:: 検討用本文 ::
一般に、「平均」 といえば、「算術平均」 (統計学では、相加平均という) を指しますが、その他にも平均には、「加重平均」、「幾何平均」(または、相乗平均)、「調和平均」などがあり、場合に応じて使い分ける必要があります。
(加重平均の例)
ある会社では3種類の弁当を販売しており、1ヵ月の売上数を調査したところ、$500$円のA弁当は $1000$個、$800$円のB弁当は $500$個、$1000$円のC弁当は $100$個であったとすると、弁当1個に使われた平均金額は、
\begin{align*}
\dfrac{500 \times 1000 + 800×500 + 1000×100 }{ 1000+500+100 }= 625 円
\end{align*}として求められます。加重平均は、重みが異なる(度数が異なる)場合の平均 として用いられます。
(幾何平均の例)

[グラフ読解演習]

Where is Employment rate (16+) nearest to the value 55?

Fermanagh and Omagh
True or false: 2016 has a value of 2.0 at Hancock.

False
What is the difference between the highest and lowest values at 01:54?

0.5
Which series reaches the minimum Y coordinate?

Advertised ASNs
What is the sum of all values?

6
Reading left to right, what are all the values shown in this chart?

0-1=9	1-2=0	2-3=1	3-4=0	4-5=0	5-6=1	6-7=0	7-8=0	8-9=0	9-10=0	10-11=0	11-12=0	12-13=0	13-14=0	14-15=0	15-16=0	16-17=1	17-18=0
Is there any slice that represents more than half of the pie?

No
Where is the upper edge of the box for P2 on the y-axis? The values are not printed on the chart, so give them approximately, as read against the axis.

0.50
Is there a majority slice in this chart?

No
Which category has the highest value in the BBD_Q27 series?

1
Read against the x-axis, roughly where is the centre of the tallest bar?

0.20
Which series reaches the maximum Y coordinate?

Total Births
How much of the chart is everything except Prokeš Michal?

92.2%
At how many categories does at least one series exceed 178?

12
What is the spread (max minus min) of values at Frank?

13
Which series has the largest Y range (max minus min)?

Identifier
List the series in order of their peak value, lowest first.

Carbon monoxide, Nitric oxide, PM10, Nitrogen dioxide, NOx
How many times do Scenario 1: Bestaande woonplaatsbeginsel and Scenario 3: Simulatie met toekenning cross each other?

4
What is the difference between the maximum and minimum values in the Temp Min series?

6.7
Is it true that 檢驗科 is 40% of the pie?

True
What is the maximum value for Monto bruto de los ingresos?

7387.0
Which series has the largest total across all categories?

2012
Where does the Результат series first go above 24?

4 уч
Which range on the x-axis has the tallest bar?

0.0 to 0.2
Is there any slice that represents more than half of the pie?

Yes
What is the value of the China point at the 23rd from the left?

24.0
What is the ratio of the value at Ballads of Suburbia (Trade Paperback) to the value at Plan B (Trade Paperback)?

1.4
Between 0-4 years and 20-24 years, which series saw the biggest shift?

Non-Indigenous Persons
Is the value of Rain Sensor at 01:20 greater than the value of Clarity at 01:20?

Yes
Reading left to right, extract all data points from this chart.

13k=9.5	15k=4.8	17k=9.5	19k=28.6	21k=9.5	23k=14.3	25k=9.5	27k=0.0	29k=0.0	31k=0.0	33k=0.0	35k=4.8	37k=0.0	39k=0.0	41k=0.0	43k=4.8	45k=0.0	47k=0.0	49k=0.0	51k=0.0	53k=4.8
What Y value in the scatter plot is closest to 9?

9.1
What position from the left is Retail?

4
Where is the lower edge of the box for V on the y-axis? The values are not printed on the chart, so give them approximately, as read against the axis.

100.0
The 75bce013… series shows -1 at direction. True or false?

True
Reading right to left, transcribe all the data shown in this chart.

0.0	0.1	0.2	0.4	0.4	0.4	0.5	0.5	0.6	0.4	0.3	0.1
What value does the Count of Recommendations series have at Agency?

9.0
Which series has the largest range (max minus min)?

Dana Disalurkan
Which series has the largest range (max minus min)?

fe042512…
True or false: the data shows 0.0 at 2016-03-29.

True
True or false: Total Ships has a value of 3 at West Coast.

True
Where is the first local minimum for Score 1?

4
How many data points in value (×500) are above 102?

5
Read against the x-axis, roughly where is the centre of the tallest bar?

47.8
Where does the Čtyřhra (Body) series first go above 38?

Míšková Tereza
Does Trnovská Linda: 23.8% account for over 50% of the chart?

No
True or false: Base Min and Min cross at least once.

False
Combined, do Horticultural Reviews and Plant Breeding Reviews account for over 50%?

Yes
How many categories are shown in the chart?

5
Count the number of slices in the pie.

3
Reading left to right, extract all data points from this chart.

:: 演習課題 ::
1. 平均についての本文にある「加重平均は、重みが異なる(度数が異なる)場合の平均 として用いられます。」という一文を英語に訳してください。
2. 平均についての本文のうち、「一般に、「平均」 といえば、「算術平均」 (統計学では、相加平均という)」から「の平均 として用いられます。」までの部分を一字一句違えずに書き写してください。
上記の資料は、本文とは別個に扱うべきものです。

:: 解答 ::
1. A weighted average is used as the average in cases where the weights differ (where the frequencies differ).

2.
一般に、「平均」 といえば、「算術平均」 (統計学では、相加平均という) を指しますが、その他にも平均には、「加重平均」、「幾何平均」(または、相乗平均)、「調和平均」などがあり、場合に応じて使い分ける必要があります。
(加重平均の例)
ある会社では3種類の弁当を販売しており、1ヵ月の売上数を調査したところ、$500$円のA弁当は $1000$個、$800$円のB弁当は $500$個、$1000$円のC弁当は $100$個であったとすると、弁当1個に使われた平均金額は、
\begin{align*}
\dfrac{500 \times 1000 + 800×500 + 1000×100 }{ 1000+500+100 }= 625 円
\end{align*}として求められます。加重平均は、重みが異なる(度数が異なる)場合の平均 として用いられます。